Would it be possible to implement a system where posts containing questionable content need moderation to be posted, but others are posted right away? I'm assuming it's a firm business requirement to disallow this type of content.
Personally, I would tend to just prevent any hyperlinking, and leave it at that. But, it's not my app.
This regex seems to do the trick:
!\b(((ht|f)tp(s?))\://)?(www.|[a-z].)[a-z0-9\-\.]+\.(com|edu|gov|mil|net|org|biz|info|name|museum|us|ca|uk)(\:[0-9]+)*(/($|[a-z0-9\.\,\;\?\\'\\\\\+&%\$#\=~_\-]+))*\b!i
It is a slight modification of this regex from Regular Expression Library.
I realize it’s a bit overwhelming, but that's to be expected when searching for URLs. Nevertheless, it matches everything on your list.
Alternatively, you could loop through each word in the description and use parse_url()
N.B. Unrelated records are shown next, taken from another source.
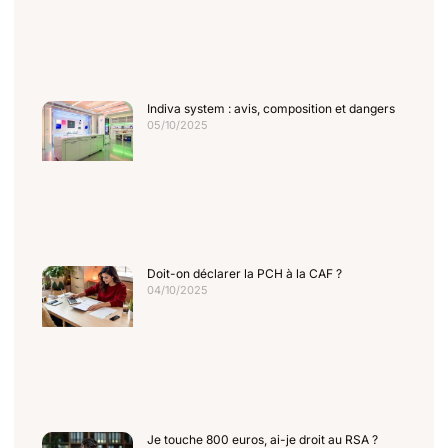
Indiva system : avis, composition et dangers
05/10/2025
Doit-on déclarer la PCH à la CAF ?
04/10/2025
Je touche 800 euros, ai-je droit au RSA ?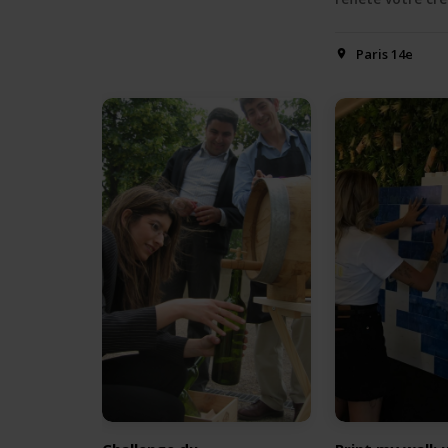
Paris 14e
to see how the word breaks down. I’ll leave the criteria for determining if it's a url to you. There’s still the potential for false positives, but they could be greatly reduced. Combined with Andrew’s idea of flagging questionable content for moderation, it could be a workable solution.
You can easily use a regex to find the URLs, then specify what to replace them with using PHP's function preg_replace.
http://daringfireball.net/2010/07/improved_regex_for_matching_urls
Edit: Since this is user submitted data, you might want to do some validation before you store the "description" field, and check to see if it contains a URL. If it does, you can prevent the user from saving the form.
For this, you can use preg_match, while still using a regex to find a URL.